I have puzzled about this, and finally concluded that the attraction is the two-fold:
(1) There is a definite sense of power in being a counselor. "I (as counselor) can send this person down this path or down that path. They are putty in my hands." That sort of thinking.
(2) There may be a more definite sense of accomplishment when the counselor sees progress with a person he is guiding as opposed to the more nebulous progress of the parish as a whole. When the priest fills only his proper role, he may go for a long time with no definite sense of progress, no sense that there is any growth in holiness, no increase in faith. The specific, identifiable progress may be a very important piece of feedback.


Anonymous said...

Is it also possible that the sense of power is a failure to obey the 1st commandment? Is it far more than that the person doing the counseling not only holds the course of the lives he counsels? Perhaps it is the feeling that the counselor knows better than God; in fact is in the place of God.
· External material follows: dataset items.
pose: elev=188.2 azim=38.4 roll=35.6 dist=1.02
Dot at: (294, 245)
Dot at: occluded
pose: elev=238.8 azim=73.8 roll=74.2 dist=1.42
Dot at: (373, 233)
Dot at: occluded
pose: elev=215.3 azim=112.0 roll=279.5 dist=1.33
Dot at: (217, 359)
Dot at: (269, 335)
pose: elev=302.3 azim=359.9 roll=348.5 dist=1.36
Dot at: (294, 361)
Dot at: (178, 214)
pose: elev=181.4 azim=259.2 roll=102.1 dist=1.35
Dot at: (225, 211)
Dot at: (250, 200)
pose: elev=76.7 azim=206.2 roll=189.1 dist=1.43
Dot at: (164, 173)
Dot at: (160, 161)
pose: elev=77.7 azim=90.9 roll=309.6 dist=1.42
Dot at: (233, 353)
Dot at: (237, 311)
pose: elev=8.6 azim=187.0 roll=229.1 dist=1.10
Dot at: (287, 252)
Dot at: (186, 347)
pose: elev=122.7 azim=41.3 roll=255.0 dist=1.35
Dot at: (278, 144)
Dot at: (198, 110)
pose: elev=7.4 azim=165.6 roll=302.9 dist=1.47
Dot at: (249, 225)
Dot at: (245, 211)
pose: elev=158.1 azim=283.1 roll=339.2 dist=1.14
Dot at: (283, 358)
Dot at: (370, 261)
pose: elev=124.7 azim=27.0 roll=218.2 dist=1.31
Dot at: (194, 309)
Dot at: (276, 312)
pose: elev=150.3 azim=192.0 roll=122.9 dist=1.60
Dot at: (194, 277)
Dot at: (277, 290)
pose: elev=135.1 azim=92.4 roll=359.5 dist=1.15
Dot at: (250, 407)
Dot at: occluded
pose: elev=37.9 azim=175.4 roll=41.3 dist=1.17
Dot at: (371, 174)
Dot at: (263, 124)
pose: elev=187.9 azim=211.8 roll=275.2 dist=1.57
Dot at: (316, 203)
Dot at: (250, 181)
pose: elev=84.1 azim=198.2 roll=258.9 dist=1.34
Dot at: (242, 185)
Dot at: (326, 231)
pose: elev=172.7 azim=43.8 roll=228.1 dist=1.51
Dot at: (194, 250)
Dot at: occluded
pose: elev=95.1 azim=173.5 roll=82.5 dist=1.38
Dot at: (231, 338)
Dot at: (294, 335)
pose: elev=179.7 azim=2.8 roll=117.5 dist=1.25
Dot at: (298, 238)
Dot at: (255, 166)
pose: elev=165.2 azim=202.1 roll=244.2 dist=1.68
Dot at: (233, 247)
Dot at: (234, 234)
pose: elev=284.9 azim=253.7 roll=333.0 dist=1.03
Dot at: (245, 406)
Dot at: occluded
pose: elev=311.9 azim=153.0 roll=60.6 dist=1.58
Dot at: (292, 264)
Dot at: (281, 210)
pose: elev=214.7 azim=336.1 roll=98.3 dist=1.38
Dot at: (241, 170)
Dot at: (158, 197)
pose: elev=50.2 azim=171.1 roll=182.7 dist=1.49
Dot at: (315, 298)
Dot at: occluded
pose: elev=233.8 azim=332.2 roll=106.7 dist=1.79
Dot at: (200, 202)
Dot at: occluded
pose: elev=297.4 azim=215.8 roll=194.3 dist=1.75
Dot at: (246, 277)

I am not discounting counsel. The Scriptures speak of wise counsel. The advice of the Proverbs is counsel. St. Paul gave counsel in his letters. However, the counsel so often seen in Scripture is the counsel of father, mother, superior, owner, king. Lutheran pastors are well equipped to counsel from Scripture. Their realm is sin and grace, Law and Gospel. They may hear confessions, give counsel to the sinner, and pronounce Christ’s forgiveness. If a family is well beyond this, or a parishioner has serious mental (and/or physical) issues, the wise person will suggest seeking those whose profession fits the issue.

Unknown said...

Wow. I have asked pastors for counseling in regard to family issues. I did this because I wanted a spiritual opinion vs a worldly opinion. I thought it was a fellowship thing. After reading this I won't be doing that again! As for the pastor who left to go into full time counseling, perhaps that is because counseling was the gift God gave to him. I don't agree that it had to be a power thing.